YOUR GOAL:
Render every line of the listing below as a numbered list, omitting any blank lines.
===== DATA SHOWN =====
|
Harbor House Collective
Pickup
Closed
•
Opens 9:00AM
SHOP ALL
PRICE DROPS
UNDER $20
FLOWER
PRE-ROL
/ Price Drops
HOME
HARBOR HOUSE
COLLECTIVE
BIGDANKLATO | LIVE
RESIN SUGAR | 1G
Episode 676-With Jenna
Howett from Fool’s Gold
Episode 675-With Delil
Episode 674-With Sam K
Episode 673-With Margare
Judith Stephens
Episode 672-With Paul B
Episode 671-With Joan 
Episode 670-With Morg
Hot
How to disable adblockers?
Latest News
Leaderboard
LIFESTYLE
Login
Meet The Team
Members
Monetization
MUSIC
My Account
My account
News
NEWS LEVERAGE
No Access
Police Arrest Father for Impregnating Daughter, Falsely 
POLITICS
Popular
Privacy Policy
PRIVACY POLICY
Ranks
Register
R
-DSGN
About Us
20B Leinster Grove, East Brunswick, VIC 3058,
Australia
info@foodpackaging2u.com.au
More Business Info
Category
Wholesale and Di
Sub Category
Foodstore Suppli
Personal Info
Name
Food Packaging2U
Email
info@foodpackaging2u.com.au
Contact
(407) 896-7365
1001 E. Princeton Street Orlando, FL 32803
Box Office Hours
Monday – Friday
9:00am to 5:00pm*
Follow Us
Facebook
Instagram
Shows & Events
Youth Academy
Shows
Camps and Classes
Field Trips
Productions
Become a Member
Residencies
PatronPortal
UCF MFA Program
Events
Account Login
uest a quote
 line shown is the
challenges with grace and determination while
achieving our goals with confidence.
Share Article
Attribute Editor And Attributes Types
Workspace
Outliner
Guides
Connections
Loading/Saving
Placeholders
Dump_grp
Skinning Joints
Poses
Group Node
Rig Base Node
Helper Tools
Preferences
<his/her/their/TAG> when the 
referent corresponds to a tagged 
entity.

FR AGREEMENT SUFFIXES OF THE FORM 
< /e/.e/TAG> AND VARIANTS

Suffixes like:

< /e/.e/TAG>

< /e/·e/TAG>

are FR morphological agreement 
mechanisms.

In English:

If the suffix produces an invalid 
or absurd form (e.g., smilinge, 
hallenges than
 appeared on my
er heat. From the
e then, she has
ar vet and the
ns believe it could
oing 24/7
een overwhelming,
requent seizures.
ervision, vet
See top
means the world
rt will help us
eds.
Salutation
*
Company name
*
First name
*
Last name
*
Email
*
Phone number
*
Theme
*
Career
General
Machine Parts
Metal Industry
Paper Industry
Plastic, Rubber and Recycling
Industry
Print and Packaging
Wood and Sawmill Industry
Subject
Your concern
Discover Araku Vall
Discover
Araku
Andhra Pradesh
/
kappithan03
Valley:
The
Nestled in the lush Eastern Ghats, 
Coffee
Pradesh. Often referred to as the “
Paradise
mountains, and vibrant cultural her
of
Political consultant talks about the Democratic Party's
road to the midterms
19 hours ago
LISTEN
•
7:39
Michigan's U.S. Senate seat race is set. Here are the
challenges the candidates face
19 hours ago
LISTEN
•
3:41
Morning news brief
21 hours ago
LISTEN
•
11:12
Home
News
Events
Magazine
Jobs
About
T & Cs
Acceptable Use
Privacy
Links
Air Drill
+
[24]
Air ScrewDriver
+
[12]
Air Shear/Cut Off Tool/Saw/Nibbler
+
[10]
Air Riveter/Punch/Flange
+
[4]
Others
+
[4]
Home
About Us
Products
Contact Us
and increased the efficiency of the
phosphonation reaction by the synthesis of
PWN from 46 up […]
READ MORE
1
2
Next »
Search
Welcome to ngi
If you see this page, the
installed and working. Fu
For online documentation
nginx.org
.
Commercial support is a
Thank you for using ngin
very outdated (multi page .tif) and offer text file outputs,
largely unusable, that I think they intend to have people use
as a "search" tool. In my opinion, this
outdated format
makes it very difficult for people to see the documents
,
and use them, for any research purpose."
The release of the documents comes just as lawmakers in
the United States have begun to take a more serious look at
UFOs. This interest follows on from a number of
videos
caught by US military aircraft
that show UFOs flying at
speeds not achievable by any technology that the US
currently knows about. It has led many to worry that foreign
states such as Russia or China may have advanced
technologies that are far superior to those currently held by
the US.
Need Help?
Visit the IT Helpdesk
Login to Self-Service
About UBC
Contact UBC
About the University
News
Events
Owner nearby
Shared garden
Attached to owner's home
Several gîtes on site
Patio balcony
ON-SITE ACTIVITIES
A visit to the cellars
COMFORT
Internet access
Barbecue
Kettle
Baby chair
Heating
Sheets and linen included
=====
RESPONSE BOX:
1. |
2. Harbor House Collective
3. Pickup
4. Closed
5. •
6. Opens 9:00AM
7. SHOP ALL
8. PRICE DROPS
9. UNDER $20
10. FLOWER
11. PRE-ROL
12. / Price Drops
13. HOME
14. HARBOR HOUSE
15. COLLECTIVE
16. BIGDANKLATO | LIVE
17. RESIN SUGAR | 1G
18. Episode 676-With Jenna
19. Howett from Fool’s Gold
20. Episode 675-With Delil
21. Episode 674-With Sam K
22. Episode 673-With Margare
23. Judith Stephens
24. Episode 672-With Paul B
25. Episode 671-With Joan 
26. Episode 670-With Morg
27. Hot
28. How to disable adblockers?
29. Latest News
30. Leaderboard
31. LIFESTYLE
32. Login
33. Meet The Team
34. Members
35. Monetization
36. MUSIC
37. My Account
38. My account
39. News
40. NEWS LEVERAGE
41. No Access
42. Police Arrest Father for Impregnating Daughter, Falsely 
43. POLITICS
44. Popular
45. Privacy Policy
46. PRIVACY POLICY
47. Ranks
48. Register
49. R
50. -DSGN
51. About Us
52. 20B Leinster Grove, East Brunswick, VIC 3058,
53. Australia
54. info@foodpackaging2u.com.au
55. More Business Info
56. Category
57. Wholesale and Di
58. Sub Category
59. Foodstore Suppli
60. Personal Info
61. Name
62. Food Packaging2U
63. Email
64. info@foodpackaging2u.com.au
65. Contact
66. (407) 896-7365
67. 1001 E. Princeton Street Orlando, FL 32803
68. Box Office Hours
69. Monday – Friday
70. 9:00am to 5:00pm*
71. Follow Us
72. Facebook
73. Instagram
74. Shows & Events
75. Youth Academy
76. Shows
77. Camps and Classes
78. Field Trips
79. Productions
80. Become a Member
81. Residencies
82. PatronPortal
83. UCF MFA Program
84. Events
85. Account Login
86. uest a quote
87.  line shown is the
88. challenges with grace and determination while
89. achieving our goals with confidence.
90. Share Article
91. Attribute Editor And Attributes Types
92. Workspace
93. Outliner
94. Guides
95. Connections
96. Loading/Saving
97. Placeholders
98. Dump_grp
99. Skinning Joints
100. Poses
101. Group Node
102. Rig Base Node
103. Helper Tools
104. Preferences
105. <his/her/their/TAG> when the 
106. referent corresponds to a tagged 
107. entity.
108. FR AGREEMENT SUFFIXES OF THE FORM 
109. < /e/.e/TAG> AND VARIANTS
110. Suffixes like:
111. < /e/.e/TAG>
112. < /e/·e/TAG>
113. are FR morphological agreement 
114. mechanisms.
115. In English:
116. If the suffix produces an invalid 
117. or absurd form (e.g., smilinge, 
118. hallenges than
119.  appeared on my
120. er heat. From the
121. e then, she has
122. ar vet and the
123. ns believe it could
124. oing 24/7
125. een overwhelming,
126. requent seizures.
127. ervision, vet
128. See top
129. means the world
130. rt will help us
131. eds.
132. Salutation
133. *
134. Company name
135. *
136. First name
137. *
138. Last name
139. *
140. Email
141. *
142. Phone number
143. *
144. Theme
145. *
146. Career
147. General
148. Machine Parts
149. Metal Industry
150. Paper Industry
151. Plastic, Rubber and Recycling
152. Industry
153. Print and Packaging
154. Wood and Sawmill Industry
155. Subject
156. Your concern
157. Discover Araku Vall
158. Discover
159. Araku
160. Andhra Pradesh
161. /
162. kappithan03
163. Valley:
164. The
165. Nestled in the lush Eastern Ghats, 
166. Coffee
167. Pradesh. Often referred to as the “
168. Paradise
169. mountains, and vibrant cultural her
170. of
171. Political consultant talks about the Democratic Party's
172. road to the midterms
173. 19 hours ago
174. LISTEN
175. •
176. 7:39
177. Michigan's U.S. Senate seat race is set. Here are the
178. challenges the candidates face
179. 19 hours ago
180. LISTEN
181. •
182. 3:41
183. Morning news brief
184. 21 hours ago
185. LISTEN
186. •
187. 11:12
188. Home
189. News
190. Events
191. Magazine
192. Jobs
193. About
194. T & Cs
195. Acceptable Use
196. Privacy
197. Links
198. Air Drill
199. +
200. [24]
201. Air ScrewDriver
202. +
203. [12]
204. Air Shear/Cut Off Tool/Saw/Nibbler
205. +
206. [10]
207. Air Riveter/Punch/Flange
208. +
209. [4]
210. Others
211. +
212. [4]
213. Home
214. About Us
215. Products
216. Contact Us
217. and increased the efficiency of the
218. phosphonation reaction by the synthesis of
219. PWN from 46 up […]
220. READ MORE
221. 1
222. 2
223. Next »
224. Search
225. Welcome to ngi
226. If you see this page, the
227. installed and working. Fu
228. For online documentation
229. nginx.org
230. .
231. Commercial support is a
232. Thank you for using ngin
233. very outdated (multi page .tif) and offer text file outputs,
234. largely unusable, that I think they intend to have people use
235. as a "search" tool. In my opinion, this
236. outdated format
237. makes it very difficult for people to see the documents
238. ,
239. and use them, for any research purpose."
240. The release of the documents comes just as lawmakers in
241. the United States have begun to take a more serious look at
242. UFOs. This interest follows on from a number of
243. videos
244. caught by US military aircraft
245. that show UFOs flying at
246. speeds not achievable by any technology that the US
247. currently knows about. It has led many to worry that foreign
248. states such as Russia or China may have advanced
249. technologies that are far superior to those currently held by
250. the US.
251. Need Help?
252. Visit the IT Helpdesk
253. Login to Self-Service
254. About UBC
255. Contact UBC
256. About the University
257. News
258. Events
259. Owner nearby
260. Shared garden
261. Attached to owner's home
262. Several gîtes on site
263. Patio balcony
264. ON-SITE ACTIVITIES
265. A visit to the cellars
266. COMFORT
267. Internet access
268. Barbecue
269. Kettle
270. Baby chair
271. Heating
272. Sheets and linen included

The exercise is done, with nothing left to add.